Money should be a means to an end.
Final Thoughts
I hope the next trillionaire will be someone who can fix our planet. As Chamath Paliyapitia said, we should expect money flowing to climate change entrepreneurs’ hands.
We should embrace a technological and deflationary economy. Money printing is not the solution.
Money should be a means to an end. Money should be solving our problems.
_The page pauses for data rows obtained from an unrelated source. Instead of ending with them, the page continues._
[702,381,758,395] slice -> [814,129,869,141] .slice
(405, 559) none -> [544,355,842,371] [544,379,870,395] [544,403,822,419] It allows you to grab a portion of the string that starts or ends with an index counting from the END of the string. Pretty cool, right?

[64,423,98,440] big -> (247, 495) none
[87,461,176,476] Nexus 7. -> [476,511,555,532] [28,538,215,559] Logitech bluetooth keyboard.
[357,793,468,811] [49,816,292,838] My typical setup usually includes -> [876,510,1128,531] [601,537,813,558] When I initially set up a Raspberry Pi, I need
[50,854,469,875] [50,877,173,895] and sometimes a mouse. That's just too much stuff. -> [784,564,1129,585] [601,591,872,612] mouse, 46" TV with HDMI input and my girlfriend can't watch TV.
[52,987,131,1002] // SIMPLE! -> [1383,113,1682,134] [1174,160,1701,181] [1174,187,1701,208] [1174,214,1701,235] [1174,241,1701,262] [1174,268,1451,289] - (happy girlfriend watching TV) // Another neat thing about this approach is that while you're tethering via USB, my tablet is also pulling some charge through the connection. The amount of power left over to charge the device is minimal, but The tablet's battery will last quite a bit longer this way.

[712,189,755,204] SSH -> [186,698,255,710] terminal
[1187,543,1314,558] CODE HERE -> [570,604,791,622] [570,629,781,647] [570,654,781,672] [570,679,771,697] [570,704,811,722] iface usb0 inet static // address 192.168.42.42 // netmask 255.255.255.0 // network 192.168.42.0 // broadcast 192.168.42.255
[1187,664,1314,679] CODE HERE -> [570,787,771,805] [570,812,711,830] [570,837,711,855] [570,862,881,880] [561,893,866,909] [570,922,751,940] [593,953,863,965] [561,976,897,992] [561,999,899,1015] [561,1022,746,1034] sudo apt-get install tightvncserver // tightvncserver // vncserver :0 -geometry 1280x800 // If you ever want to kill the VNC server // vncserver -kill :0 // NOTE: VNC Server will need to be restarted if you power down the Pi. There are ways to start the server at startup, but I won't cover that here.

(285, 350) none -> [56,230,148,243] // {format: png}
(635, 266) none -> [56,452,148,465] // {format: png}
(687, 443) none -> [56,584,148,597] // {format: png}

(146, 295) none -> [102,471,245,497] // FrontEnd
And it isn’t.
I’m going to finish with a scenario Jeff Booth imagined in his fabulous book “The Price of Tomorrow”:
What if the natural order of things was permitted?
What if, instead of trying to stop deflation at all costs, we embrace it?
As technology spreads, deflation happens at the rate it should. Deflation becomes something celebrated because it means that we are getting more for less. We allow ourselves to accept abundance. Along that continuum, as technology removes jobs and fewer overall jobs are needed, prices will keep falling, allowing those who lose jobs a way to share in the benefit of technology abundance without massive transfers of wealth. If technology-driven price declines continue to the point of something becomes free, we let that happen, too. People will no longer have to be on an endless treadmill to pay for things that are constantly rising in price. As hard as that might be for us to accept, because it is such a radical change to the way things are today, it seems to me that it is the only real choice we have.